◆ **The task**
Retype the entries below word for word, leaving none out.

◆ **Given records**

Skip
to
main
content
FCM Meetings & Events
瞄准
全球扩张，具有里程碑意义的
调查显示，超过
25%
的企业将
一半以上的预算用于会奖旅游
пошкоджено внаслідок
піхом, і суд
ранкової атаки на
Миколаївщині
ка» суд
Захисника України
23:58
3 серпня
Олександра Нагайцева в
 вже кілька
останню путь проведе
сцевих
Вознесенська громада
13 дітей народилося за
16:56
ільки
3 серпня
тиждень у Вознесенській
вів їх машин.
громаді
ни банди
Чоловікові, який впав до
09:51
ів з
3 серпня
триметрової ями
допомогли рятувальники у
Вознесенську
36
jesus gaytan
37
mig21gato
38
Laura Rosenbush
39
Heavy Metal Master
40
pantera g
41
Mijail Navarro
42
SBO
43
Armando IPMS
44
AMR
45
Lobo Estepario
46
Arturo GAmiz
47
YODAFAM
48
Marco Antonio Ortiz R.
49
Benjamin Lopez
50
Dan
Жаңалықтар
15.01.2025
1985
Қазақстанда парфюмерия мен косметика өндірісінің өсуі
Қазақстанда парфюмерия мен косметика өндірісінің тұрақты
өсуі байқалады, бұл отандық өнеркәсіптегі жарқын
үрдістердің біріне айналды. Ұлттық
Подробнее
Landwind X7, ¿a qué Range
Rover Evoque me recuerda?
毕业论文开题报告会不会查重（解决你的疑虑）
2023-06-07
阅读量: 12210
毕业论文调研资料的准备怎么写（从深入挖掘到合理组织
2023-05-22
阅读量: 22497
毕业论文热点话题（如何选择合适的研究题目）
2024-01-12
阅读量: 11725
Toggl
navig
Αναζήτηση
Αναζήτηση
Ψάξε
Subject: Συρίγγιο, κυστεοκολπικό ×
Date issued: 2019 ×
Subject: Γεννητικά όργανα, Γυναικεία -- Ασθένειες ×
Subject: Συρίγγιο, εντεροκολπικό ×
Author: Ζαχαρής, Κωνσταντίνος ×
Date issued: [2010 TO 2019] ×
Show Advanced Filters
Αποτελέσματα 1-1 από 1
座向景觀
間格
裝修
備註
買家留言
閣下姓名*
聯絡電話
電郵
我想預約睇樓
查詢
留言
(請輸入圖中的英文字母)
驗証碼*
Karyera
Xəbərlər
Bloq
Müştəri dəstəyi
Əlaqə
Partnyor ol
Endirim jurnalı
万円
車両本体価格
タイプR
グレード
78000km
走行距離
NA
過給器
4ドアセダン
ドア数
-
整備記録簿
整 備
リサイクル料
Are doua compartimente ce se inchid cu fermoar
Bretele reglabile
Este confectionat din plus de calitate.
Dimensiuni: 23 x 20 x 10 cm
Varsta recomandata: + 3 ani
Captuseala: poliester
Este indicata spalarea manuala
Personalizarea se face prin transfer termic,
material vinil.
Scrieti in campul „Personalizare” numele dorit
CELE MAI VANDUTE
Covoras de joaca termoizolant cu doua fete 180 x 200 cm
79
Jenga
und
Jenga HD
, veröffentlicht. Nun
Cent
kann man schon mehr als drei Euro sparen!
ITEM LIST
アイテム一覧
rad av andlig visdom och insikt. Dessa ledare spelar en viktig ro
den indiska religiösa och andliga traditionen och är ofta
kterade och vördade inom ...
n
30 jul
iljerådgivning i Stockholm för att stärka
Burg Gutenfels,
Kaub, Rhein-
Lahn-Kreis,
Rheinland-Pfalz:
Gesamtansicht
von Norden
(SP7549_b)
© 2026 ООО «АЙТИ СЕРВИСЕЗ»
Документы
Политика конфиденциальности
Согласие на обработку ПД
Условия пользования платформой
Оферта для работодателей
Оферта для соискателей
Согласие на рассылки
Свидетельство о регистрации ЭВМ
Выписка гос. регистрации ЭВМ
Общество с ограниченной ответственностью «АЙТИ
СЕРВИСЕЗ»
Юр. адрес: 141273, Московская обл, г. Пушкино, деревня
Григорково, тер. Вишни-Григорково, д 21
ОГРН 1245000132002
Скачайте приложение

◆ **Task answer**
Skip
to
main
content
FCM Meetings & Events
瞄准
全球扩张，具有里程碑意义的
调查显示，超过
25%
的企业将
一半以上的预算用于会奖旅游
пошкоджено внаслідок
піхом, і суд
ранкової атаки на
Миколаївщині
ка» суд
Захисника України
23:58
3 серпня
Олександра Нагайцева в
 вже кілька
останню путь проведе
сцевих
Вознесенська громада
13 дітей народилося за
16:56
ільки
3 серпня
тиждень у Вознесенській
вів їх машин.
громаді
ни банди
Чоловікові, який впав до
09:51
ів з
3 серпня
триметрової ями
допомогли рятувальники у
Вознесенську
36
jesus gaytan
37
mig21gato
38
Laura Rosenbush
39
Heavy Metal Master
40
pantera g
41
Mijail Navarro
42
SBO
43
Armando IPMS
44
AMR
45
Lobo Estepario
46
Arturo GAmiz
47
YODAFAM
48
Marco Antonio Ortiz R.
49
Benjamin Lopez
50
Dan
Жаңалықтар
15.01.2025
1985
Қазақстанда парфюмерия мен косметика өндірісінің өсуі
Қазақстанда парфюмерия мен косметика өндірісінің тұрақты
өсуі байқалады, бұл отандық өнеркәсіптегі жарқын
үрдістердің біріне айналды. Ұлттық
Подробнее
Landwind X7, ¿a qué Range
Rover Evoque me recuerda?
毕业论文开题报告会不会查重（解决你的疑虑）
2023-06-07
阅读量: 12210
毕业论文调研资料的准备怎么写（从深入挖掘到合理组织
2023-05-22
阅读量: 22497
毕业论文热点话题（如何选择合适的研究题目）
2024-01-12
阅读量: 11725
Toggl
navig
Αναζήτηση
Αναζήτηση
Ψάξε
Subject: Συρίγγιο, κυστεοκολπικό ×
Date issued: 2019 ×
Subject: Γεννητικά όργανα, Γυναικεία -- Ασθένειες ×
Subject: Συρίγγιο, εντεροκολπικό ×
Author: Ζαχαρής, Κωνσταντίνος ×
Date issued: [2010 TO 2019] ×
Show Advanced Filters
Αποτελέσματα 1-1 από 1
座向景觀
間格
裝修
備註
買家留言
閣下姓名*
聯絡電話
電郵
我想預約睇樓
查詢
留言
(請輸入圖中的英文字母)
驗証碼*
Karyera
Xəbərlər
Bloq
Müştəri dəstəyi
Əlaqə
Partnyor ol
Endirim jurnalı
万円
車両本体価格
タイプR
グレード
78000km
走行距離
NA
過給器
4ドアセダン
ドア数
-
整備記録簿
整 備
リサイクル料
Are doua compartimente ce se inchid cu fermoar
Bretele reglabile
Este confectionat din plus de calitate.
Dimensiuni: 23 x 20 x 10 cm
Varsta recomandata: + 3 ani
Captuseala: poliester
Este indicata spalarea manuala
Personalizarea se face prin transfer termic,
material vinil.
Scrieti in campul „Personalizare” numele dorit
CELE MAI VANDUTE
Covoras de joaca termoizolant cu doua fete 180 x 200 cm
79
Jenga
und
Jenga HD
, veröffentlicht. Nun
Cent
kann man schon mehr als drei Euro sparen!
ITEM LIST
アイテム一覧
rad av andlig visdom och insikt. Dessa ledare spelar en viktig ro
den indiska religiösa och andliga traditionen och är ofta
kterade och vördade inom ...
n
30 jul
iljerådgivning i Stockholm för att stärka
Burg Gutenfels,
Kaub, Rhein-
Lahn-Kreis,
Rheinland-Pfalz:
Gesamtansicht
von Norden
(SP7549_b)
© 2026 ООО «АЙТИ СЕРВИСЕЗ»
Документы
Политика конфиденциальности
Согласие на обработку ПД
Условия пользования платформой
Оферта для работодателей
Оферта для соискателей
Согласие на рассылки
Свидетельство о регистрации ЭВМ
Выписка гос. регистрации ЭВМ
Общество с ограниченной ответственностью «АЙТИ
СЕРВИСЕЗ»
Юр. адрес: 141273, Московская обл, г. Пушкино, деревня
Григорково, тер. Вишни-Григорково, д 21
ОГРН 1245000132002
Скачайте приложение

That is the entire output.